Mevzunun başlama nedeni Trabzonspor. Malum bugün Genel Kurul’ları vardı. Yönetim, kulübe gelir getirecek tesis yönetimleri için izin isteyecekti. Yatsınlar kalksınlar dua etsinler, dayak yemedikleri için. Oldum olası şu Trabzon taraftar ve yönetim yapısını anlayamadım. Amacım burada hor görmek değil ancak bazen destek vereyim derken baskı altına alıyor, eleştireyim derken de yerle bir ediyor. Ortaları yok maşallah… Bu kez de kongreyi bir birine kattı bir iki kişi. Kimi hırsız dedi, kimi işe yaramaz. Bir tane olumlu konuşan da yoktu. Sadri Başkan da küskün biçimde ayrıldı salondan. Okuduğum ve seyrettiğim haberler istifanın camianın ileri gelen isimleri tarafından engellendiği yönünde.
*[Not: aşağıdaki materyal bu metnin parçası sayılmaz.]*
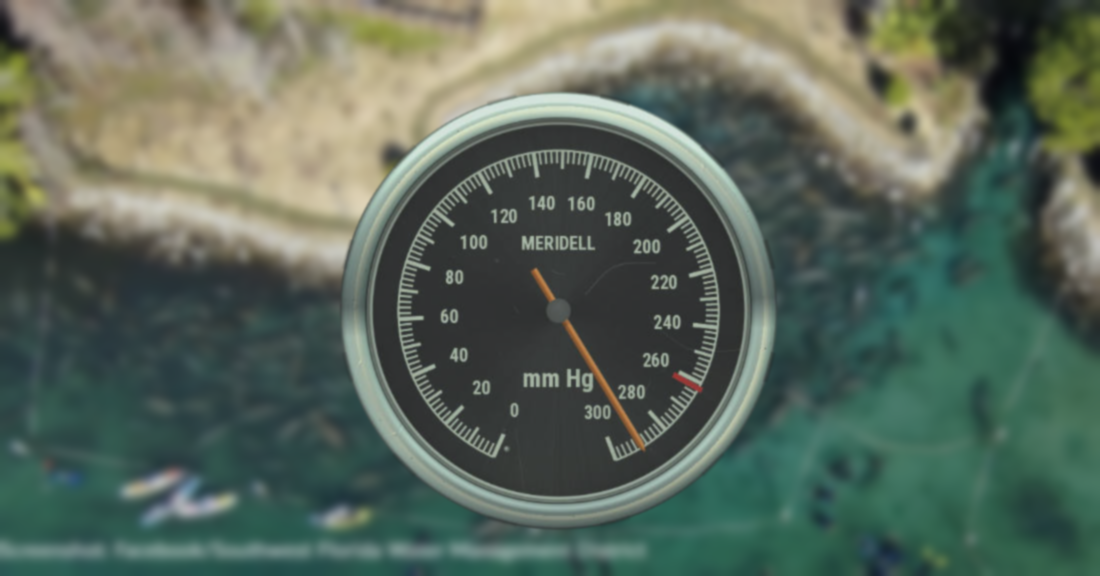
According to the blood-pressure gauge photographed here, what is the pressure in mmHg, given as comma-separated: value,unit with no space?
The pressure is 290,mmHg
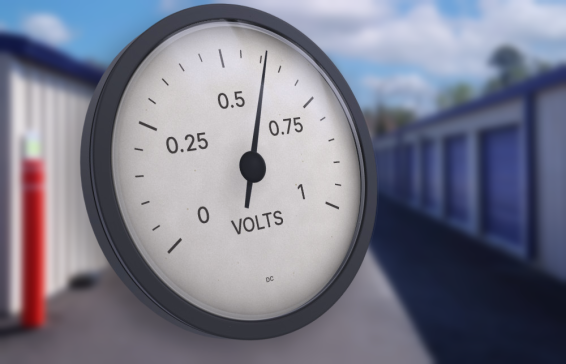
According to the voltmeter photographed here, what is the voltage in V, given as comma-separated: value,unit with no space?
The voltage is 0.6,V
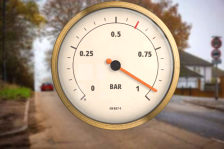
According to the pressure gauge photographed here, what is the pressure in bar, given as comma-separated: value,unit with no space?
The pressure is 0.95,bar
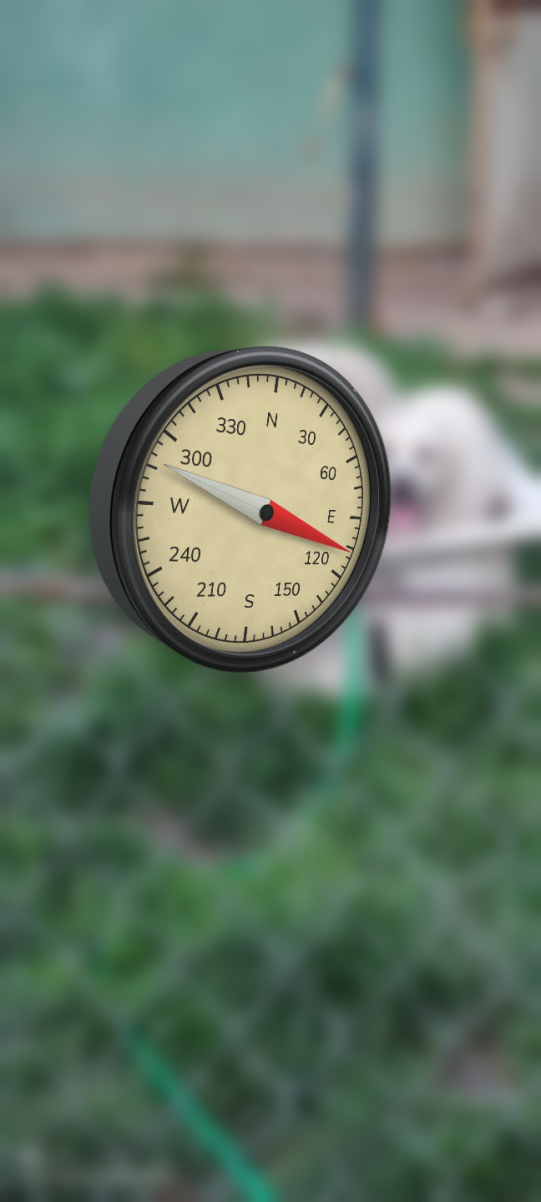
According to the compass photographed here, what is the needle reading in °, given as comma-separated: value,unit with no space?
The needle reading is 107.5,°
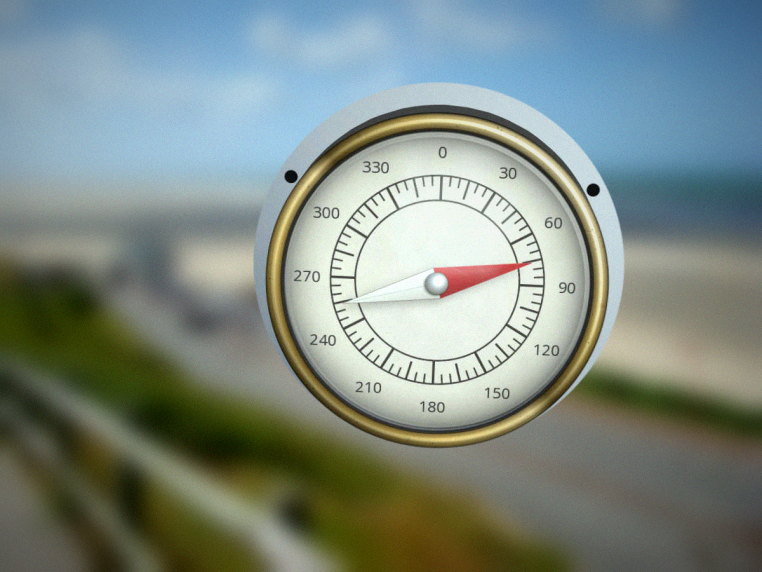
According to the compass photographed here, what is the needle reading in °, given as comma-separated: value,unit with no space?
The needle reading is 75,°
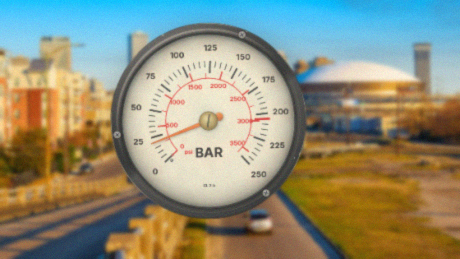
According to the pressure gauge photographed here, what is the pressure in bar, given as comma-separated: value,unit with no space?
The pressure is 20,bar
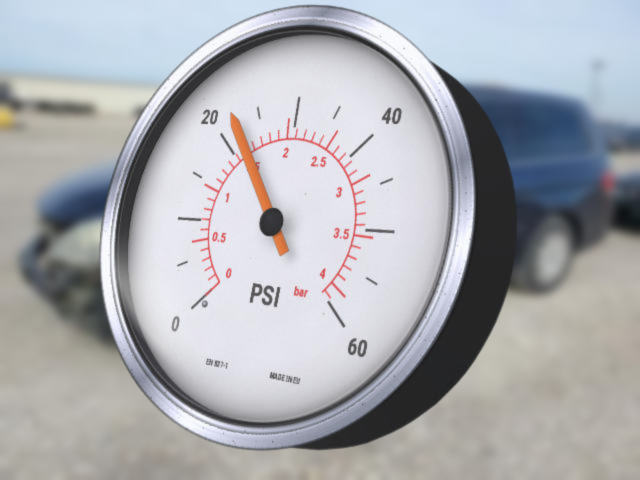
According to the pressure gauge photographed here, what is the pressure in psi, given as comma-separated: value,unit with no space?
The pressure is 22.5,psi
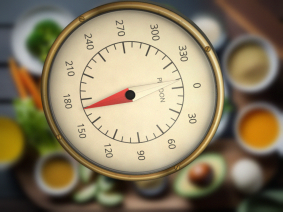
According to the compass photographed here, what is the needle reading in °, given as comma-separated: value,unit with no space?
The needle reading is 170,°
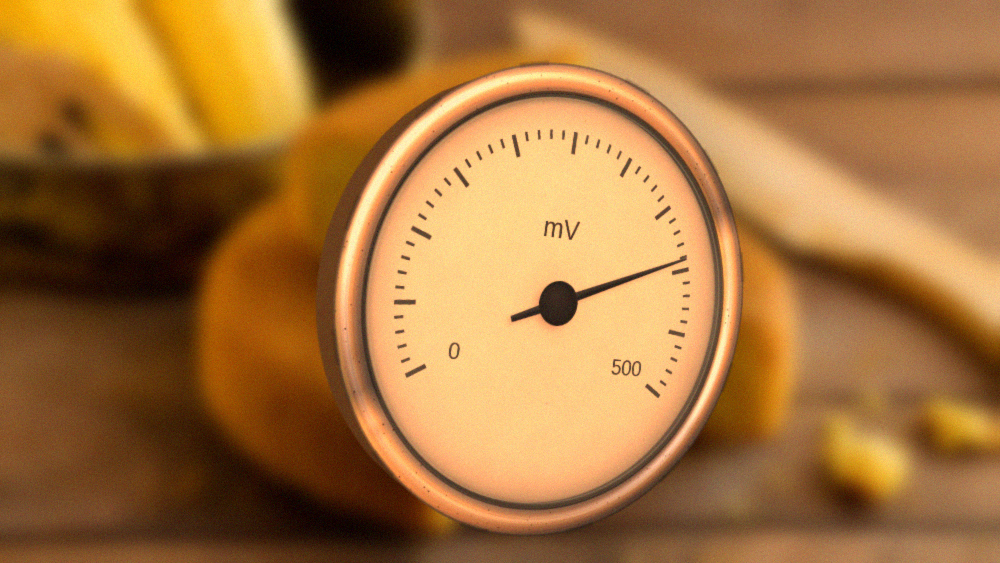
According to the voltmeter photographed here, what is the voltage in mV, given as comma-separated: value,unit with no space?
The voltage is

Umarım istifa etmezler ve Trabzon yönetimi bu sıkıntılı günleri aşarak yıllardır yakalayamadığı bir istikrarı yakalayabilmek adına mücadele verir.

Trabzon’a dönecek olursak; Ben Sadri Şener’in samimiyetine ve çabalarına saygı duyuyorum… Adam elinden geldiğince vilayetine layık bir takım yaratmaya çalışıyor. Ancak elden daha fazla ne gelebilir ki… İşte Eriksson’u istedi gelmedi mesela. Tamam Broos’un kariyeri de biraz muğlak belki ama Trabzon’a da ‘world class’ bir adam getirmek kolay değil. Kadro konusunda da elden geldiğince olumlu işler yapmaya çalışıyorlar. Trabzonlu bundan 5 sene öncesini çabuk unuttu. Niteliği olmayan yerli oyuncuları maddi zorluklar nedeniyle kadroya doldurarak, orta sıra takımı olmaya razı bir görüntüleri vardı. Oysa geçtiğimiz yılın son virajında çabucak dağılmasaydı, belki şampiyon belki de Devler Ligi ön elemesi için vize kuyruğunda bekliyor olacaklardı. Dediğim gibi Trabzon’un sıkıntısı her şeyi çabucak unutmaları. Bu da istikrarlı bir yönetim kadrosunun oluşmasını engelliyor. Bu kez yönetimlerde baskı altına giriyor. Bu da teknik kadroya yansıyor. Bir zincir en zayıf halkası kadar kuvvetlidir… Trabzon kentinin en kuvvetli zinciri olması gereken taraftar bugün en zayıf halkası ve tepkileriyle zincirin çabucak dağılmasına neden oluyor. Umuyorum ki Trabzon da eski şaşalı günlerine dönecek, sezon başlamadan şampiyonluğun en büyük adaylarından birisi olarak yarışta yerini alacak. “Bugün de öyle değil mi?” demeyin. Hal böyleyken en fazla bir adım giderler. O da ileri doğru değil, yana doğru… Kusura bakma Trabzonlu! Dostuz biz, acı söylüyoruz.